African trypanosomiasis — or sleeping sickness — kills about 50,000 people each year according to the World Health Organization. Lee et al. (Cell 126, 691–699; 2006) report that the parasite responsible (Trypanosoma brucei, pictured) has an unusual way of making a lipid it requires to survive in the blood stream.

The extracellular surface of T. brucei is covered in proteins that are attached to the membrane through glycosylphosphatidylinositol (GPI) anchors. The bloodstream form of T. brucei needs a 14-carbon fatty acid to make the GPI anchors, and this molecule — named myristate — is essential for pathogenesis. Whereas most organisms synthesize fatty acids using type I or type II fatty-acid synthases, Lee et al. find that in T. brucei myristate is made by a series of enzymes called elongases. As their name implies, these enzymes extend the fatty-acid chain, adding two carbon atoms at a time to a fatty acid that is attached to coenzyme A (CoA).

Credit: EYE OF SCIENCE/SPL

The authors examined four candidate elongase (ELO) gene products and determined that ELO1 converts a 4-carbon CoA into a 10-carbon fatty acid; ELO2 uses a 10-carbon CoA to synthesize myristate; ELO3 converts a 14-carbon CoA into an 18-carbon fatty acid; and ELO4 elongates arachidonoyl-CoA into a 22-carbon fatty acid.
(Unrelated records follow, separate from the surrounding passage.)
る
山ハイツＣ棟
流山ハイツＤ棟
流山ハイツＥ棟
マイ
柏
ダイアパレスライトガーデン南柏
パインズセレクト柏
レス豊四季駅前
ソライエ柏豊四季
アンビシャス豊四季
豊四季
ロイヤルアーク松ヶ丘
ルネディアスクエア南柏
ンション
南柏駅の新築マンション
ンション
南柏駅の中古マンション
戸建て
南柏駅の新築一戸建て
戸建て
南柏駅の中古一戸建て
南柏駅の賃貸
It was previously known that ELOs could extend long fatty-acid chains, but this is the first example of a parasite that uses ELOs instead of type I or type II fatty-acid synthases to make a large fraction of its fatty acids.

The authors then examined two related parasites (Leishmania major and Trypanosoma cruzi) and determined that both organisms contain ELOs that are probably involved in fatty-acid biosynthesis. Additional work is needed to explore how ELOs function in vivo, but the authors suggest that it may be possible to exploit this unique pathway to develop new anti-parasitic drugs.